- _Vorliegender Auszug_:

Haschomat im Planquadrat: Grüne für THC-Grenzwert am Steuer
"Wer pro Woche statt einem Glas Wein einen Joint konsumiert, ist durch die Abbauprodukte von THC im Körper bei jeder Autofahrt seinen Führerschein potenziell los", sagt Rainer Schmid, langjähriger Leiter der Toxikologie im AKH Wien und Vater des Drogenpräventionsprojektes "Check it!".Die akute Wirkdauer von Cannabis betrage in der Regel aber nur wenige Stunden, deswegen fordert nicht nur er seit geraumer Zeit einen Grenzwert für Cannabis ähnlich der 0,5-Promillegrenze bei Alkohol. Im Juli machte der Suchtbeirat der schwarz-grünen Vorarlberger Landesregierung einen Vorstoß für einen Grenzwert von drei Nanogramm THC im Blut.
Das zuständige Verkehrsministerium von Leonore Gewessler (Grüne) arbeitet nun an einem Gesetzesentwurf, erfuhr profil. "Nach dem Beeinträchtigungsprinzip muss unterschieden werden zwischen Konsum, der bereits vor Tagen stattgefunden haben kann, und akuter Fahrtüchtigkeit. Klare Kriterien dafür würden auch eine Vereinfachung der Verfahren bedeuten",heißt es aus dem Ministerium. Man prüfe gerade die Verfahren, die dazu in vielen anderen EU-Ländern bereits angewandt werden.
Tatsächlich sind Grenzwerte bereits Standard in Europa. In Deutschland liegen sie bei einem Nanogramm THC im Blut, diesen Zustand vergleicht Experte Schmid bei aller Unschärfe mit 0,2 Promille Alkohol im Blut. In Dänemark, Finnland, Frankreich, Griechenland, Irland liegt der Grenzwert bei zwei, in Großbritannien, Polen, der Schweiz bei drei, in Tschechien bei vier, in Holland, Portugal bei sechs. In Deutschland hat der Verkehrsgerichtstag jüngst eine Erhöhung empfohlen. Angesichts der anstehenden Cannabis-Legalisierung ein wahrscheinliches Szenario.

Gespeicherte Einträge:
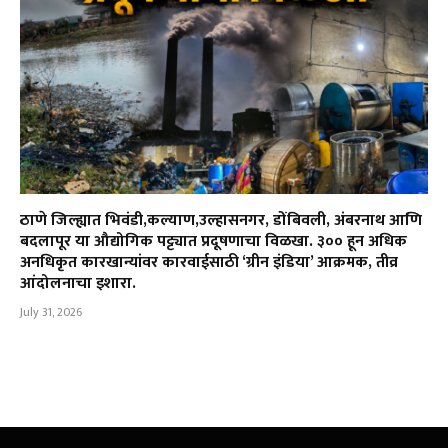
ठाणे जिल्ह्यात भिवंडी,कल्याण,उल्हासनगर, डोंबिवली, अंबरनाथ आणि
बदलापूर या औद्योगिक पट्ट्यात प्रदूषणाचा विळखा. ३०० हून अधिक
अनधिकृत कारखान्यांवर कारवाईसाठी ‘ग्रीन इंडिया’ आक्रमक, तीव्र
आंदोलनाचा इशारा.
July 31, 2026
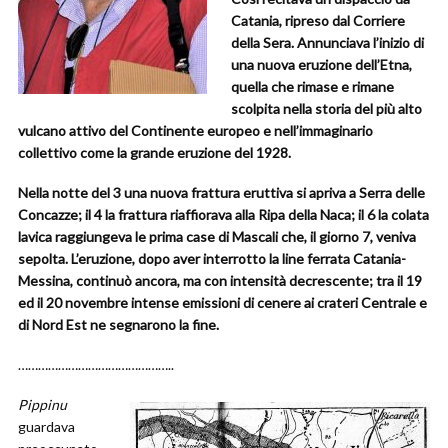
Catania, ripreso dal Corriere
della Sera. Annunciava l’inizio di
una nuova eruzione dell’Etna,
quella che rimase e rimane
scolpita nella storia del più alto
vulcano attivo del Continente europeo e nell’immaginario
collettivo come la grande eruzione del 1928.
Nella notte del 3 una nuova frattura eruttiva si apriva a Serra delle
Concazze; il 4 la frattura riaffiorava alla Ripa della Naca; il 6 la colata
lavica raggiungeva le prima case di Mascali che, il giorno 7, veniva
sepolta.
L’eruzione, dopo aver interrotto la line ferrata Catania-
Messina, continuò ancora, ma con intensità decrescente; tra il 19
ed il 20 novembre intense emissioni di cenere ai crateri Centrale e
di Nord Est ne segnarono la fine.
………………………………………..
Pippinu
guardava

- _Aufgabenstellung_:
Gib aus dem Auszug zum THC-Grenzwert am Steuer den Abschnitt wortgetreu wieder, der mit den Worten „Das zuständige Verkehrsministerium“ beginnt und mit „bereits angewandt werden.“ endet.

- _Schriftliche Antwort_:
Das zuständige Verkehrsministerium von Leonore Gewessler (Grüne) arbeitet nun an einem Gesetzesentwurf, erfuhr profil. "Nach dem Beeinträchtigungsprinzip muss unterschieden werden zwischen Konsum, der bereits vor Tagen stattgefunden haben kann, und akuter Fahrtüchtigkeit. Klare Kriterien dafür würden auch eine Vereinfachung der Verfahren bedeuten",heißt es aus dem Ministerium. Man prüfe gerade die Verfahren, die dazu in vielen anderen EU-Ländern bereits angewandt werden.